Nonkululeko Dlamini, the chief financial officer at the IDC, said both the development institution and Futuregrowth had a constructive and robust engagement during the due diligence process.

Futuregrowth, which is owned by Old Mutual, announced at the end of August that it had taken a decision to suspend any additional loans to some of the largest state-owned enterprises (SOEs) - Eskom, Transnet, SA Roads Agency Limited (Sanral), Land Bank, IDC and the Southern African Development Bank - via direct loans, capital and money market instruments.

The asset manager said its decision initially included the suspension of new loans and roll-overs of existing debt to these entities.

“This decision is driven by growing concerns about the governance and decision structures of the SOEs and will remain in place, pending a review thereof,” Futuregrowth said. “We have now suspended negotiations over R1.8 billion of debt finance to three different SOEs.”

Futuregrowth manages funds worth R170bn.

Concerns

Such is the credibility of Futuregrowth that its decision knocked the value of the rand.

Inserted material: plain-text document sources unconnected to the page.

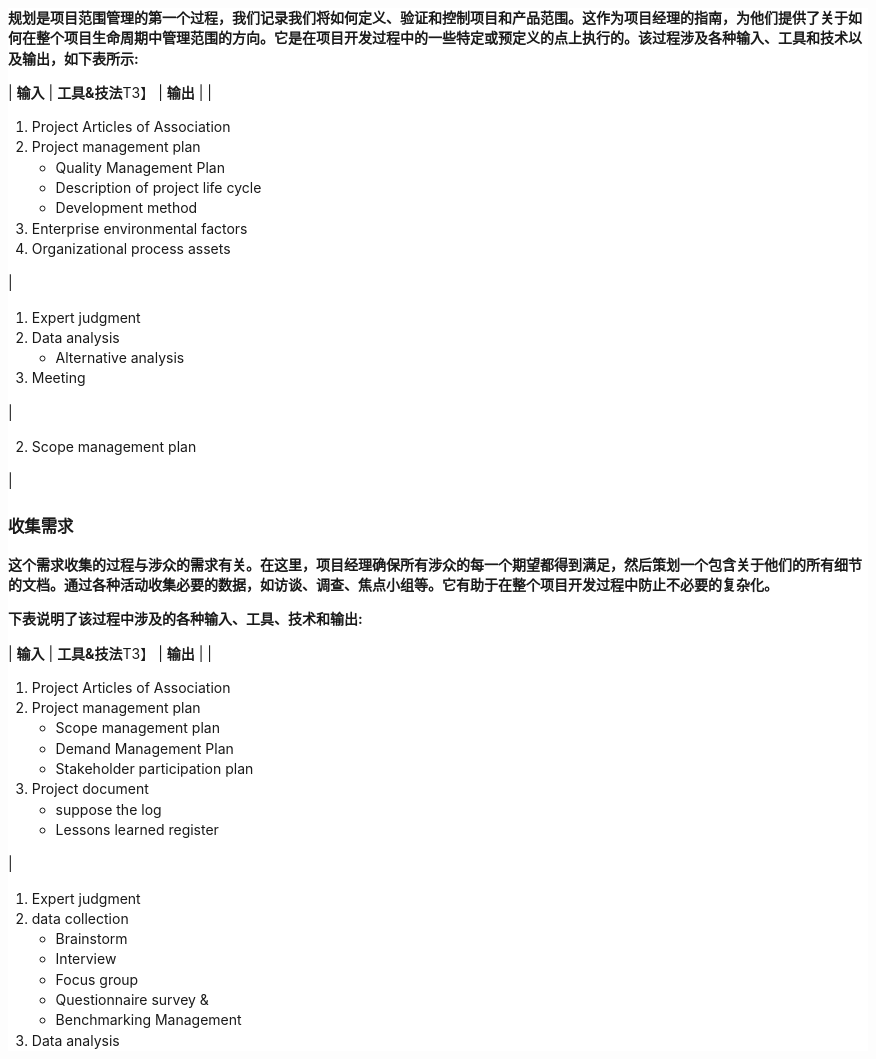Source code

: **规划是项目范围管理的第一个过程，我们记录我们将如何定义、验证和控制项目和产品范围。这作为项目经理的指南，为他们提供了关于如何在整个项目生命周期中管理范围的方向。它是在项目开发过程中的一些特定或预定义的点上执行的。该过程涉及各种输入、工具和技术以及输出，如下表所示:**

| **输入** | **工具&技法**T3】 | **输出** |
| 

1.  Project Articles of Association
2.  Project management plan
    *   Quality Management Plan
    *   Description of project life cycle
    *   Development method
3.  Enterprise environmental factors
4.  Organizational process assets

 | 

1.  Expert judgment
2.  Data analysis
    *   Alternative analysis
3.  Meeting

 | 

2.  Scope management plan

 |

### ****收集需求****

**这个需求收集的过程与涉众的需求有关。在这里，项目经理确保所有涉众的每一个期望都得到满足，然后策划一个包含关于他们的所有细节的文档。通过各种活动收集必要的数据，如访谈、调查、焦点小组等。它有助于在整个项目开发过程中防止不必要的复杂化。**

**下表说明了该过程中涉及的各种输入、工具、技术和输出:**

| **输入** | **工具&技法**T3】 | **输出** |
| 

1.  Project Articles of Association
2.  Project management plan
    *   Scope management plan
    *   Demand Management Plan
    *   Stakeholder participation plan
3.  Project document
    *   suppose the log
    *   Lessons learned register

 | 

1.  Expert judgment
2.  data collection
    *   Brainstorm
    *   Interview
    *   Focus group
    *   Questionnaire survey &
    *   Benchmarking Management
3.  Data analysis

Soon after Futuregrowth’s decision, fund manager Abax Investments said it had reduced bond purchases from SOEs in the past three years, due to concerns over their weaker performance.

Rashaad Tayob said Abax, which has R80bn under management, was concerned after the cabinet said a new committee would be formed to oversee SOEs that would be headed by President Jacob Zuma, raising the national cost of borrowing.

Ratings agency Moody’s warned that it could cut the ratings of five SOEs, including Eskom, as a result of funding risks after Futuregrowth and Abax cut ties with the parastatals.

It raised concerns over the decision by some local institutional investors to stop lending to parastatals.

Dlamini said: “As part of the engagement with Futuregrowth, there were some recommendations regarding enhanced transparency and public disclosures relating to governance structures.”

She stressed the IDC’s commitment to maintaining the highest level of corporate governance, independence of decision-making and the protection of the interests of its funders.

Dlamini said Futuregrowth was one of the IDC’s key funders and that its support remained critical to achieving the development funder’s mandate and objectives of supporting growth and industrialisation of the local economy.

Michele Usher, the head of marketing at Futuregrowth, said the asset manager would resume lending to the IDC with immediate effect, subject to ongoing public reporting requirements, mutually acceptable and appropriate protections in future legal requirements, as well as Futuregrowth’s ongoing satisfaction with governance structures.